■ Text shown

──────

Ideas that add up #224

Due to drought and disruption by national boundaries of the traditional cycle of movement, the Ik live in such a food- and water-scarce environment that there is absolutely no advantage to reciprocity and social sharing. The Ik, in consequence, display almost nothing of what could be called societal organization. They are so highly fragmented that most activities, especially subsistence, are pursued individually. Each Ik will spend days or weeks on his or her own, searching for food and water. Sharing is virtually nonexistent. Two siblings or other kin can live side-by-side, one dying of starvation and the other well nourished, without the latter giving the slightest assistance to the other. The family as a social unit has become dysfunctional. Even conjugal pairs don’t form a cooperative unit except for a few specific purposes. Their motivation for marriage or cohabitation is that one person can’t build a house alone. The members of a conjugal pair forage alone, and do not share food. Indeed, their foraging is so independent that if both members happen to be at their residence together it is by accident. 

Each conjugal compound is stockaded against the others. Several compounds together form a village, but this is a largely meaningless occurrence. Villages have no political functions or organization, not even a central meeting place.

Children are minimally cared for by their mothers until age three, and then are put out to fend for themselves. This separation is absolute. By age three they are expected to find their own food and shelter, and those that survive do provide for themselves. Children band into age-sets for protection, since adults will steal a child’s food whenever possible. No food sharing occurs within an age-set. Groups of children will forage in agricultural fields, which scares off birds and baboons. This is often given as the reason for having children.

The Collapse of Complex Societies by Joseph A. Tainter 

A people of Northern Uganda, written about in the 1970s by anthropologist Colin Turnbull (The Mountain People). Wikipedia reveals that Turnbull’s methods and conclusions were later called into question: his study of the Ik was limited to a period of famine brought on by a two-year drought, and he over-relied on informants from a rival grouping.

──────

■ Data records
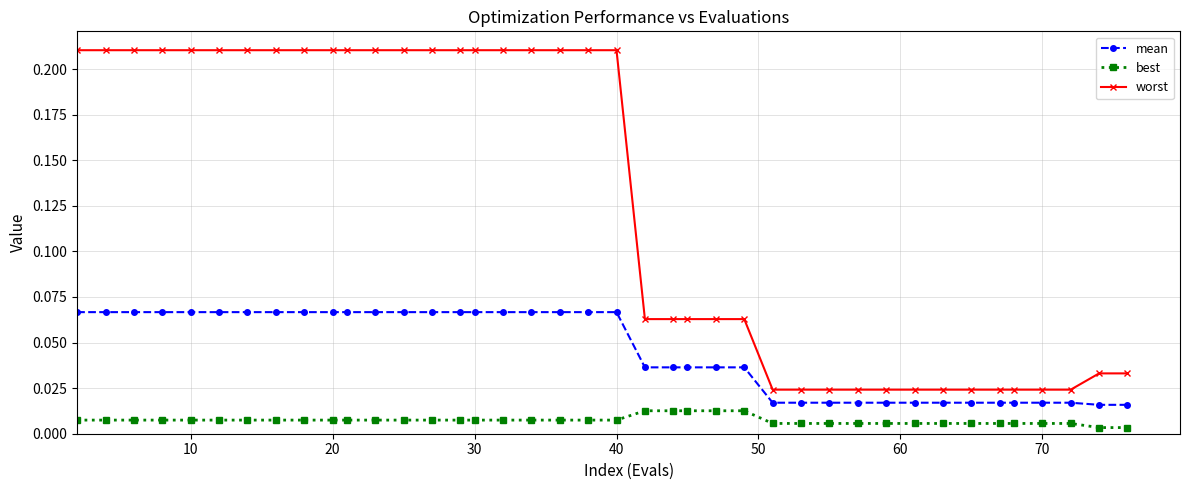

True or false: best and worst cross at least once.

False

──────

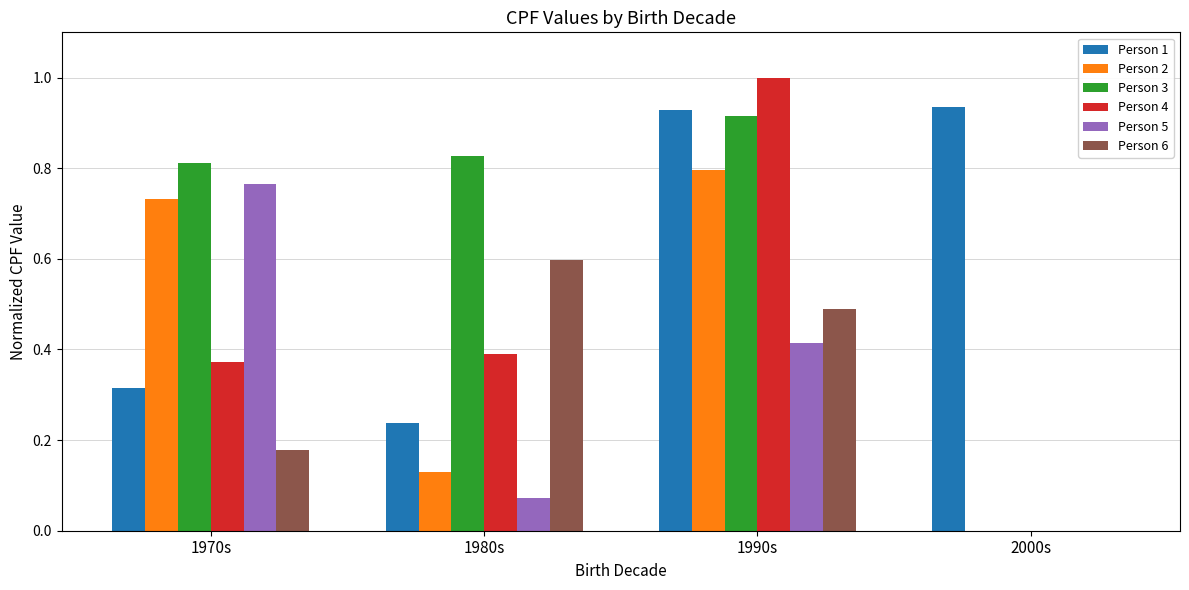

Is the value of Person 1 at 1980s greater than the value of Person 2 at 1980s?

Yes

──────

■ What you need to do
a) Please transcribe the passage about the Ik from "Each conjugal compound" to "central meeting place.".
b) Continue the passage about the Ik from the point where it stops.
The items have nothing to do with this work.

■ Answers in order
a)
Each conjugal compound is stockaded against the others. Several compounds together form a village, but this is a largely meaningless occurrence. Villages have no political functions or organization, not even a central meeting place.

b)
Nevertheless, there is enough that’s credible in Tainter’s retelling of Turnbull’s findings to chill you to the marrow. Tainter’s point is that the Ik hadn’t always lived that way. Clan surnames and village cohabitation indicated a former level of social organization that had collapsed – whether lost or abandoned. 

It’s a familiar trope. Strip away the veneer of civilization and what remains is the Hobbesian war-of-all-against-all. The dystopian destiny of The Road. There’s a Lord of the Flies in all of us, by this way of thinking. It’s simply who we are. Thank goodness we have the modern world to keep a cap on all that.  

But maybe we’re not doing ourselves justice. The boys in Lord of the Flies are exemplary little mid-Twentieth-Century Brits, crudely replicating the hierarchies and violence of empire in which they’ve been schooled. The Road is peopled by survivors of a nuclear winter who also happen to be remnants of an arrogant, rapacious civilization overrun with soulless weapons and machines. And the Ik who Turnbull encountered were in the midst of a holocaust, with no-one to nurse them back to health. In each case, victims-turned-malefactors, equipped for a hazardous new environment with the wrong skills and values – skills and values developed for their formerly complex, sick society. 

The Kalahari Bushmen who in the 1950s were still living in what Elizabeth Marshall Thomas called “the Old Way”, clung to an apparently precarious existence on arid terrain among lethal predators. But they were not sick and there was no war of all against all. Theirs was an interdependent way of life, honed over hundreds of generations and tailored to the available environmental niche. A way of life which, if Marshall Thomas is right, long pre-dated humankind’s sideways step, via settlements and farming, into civilization.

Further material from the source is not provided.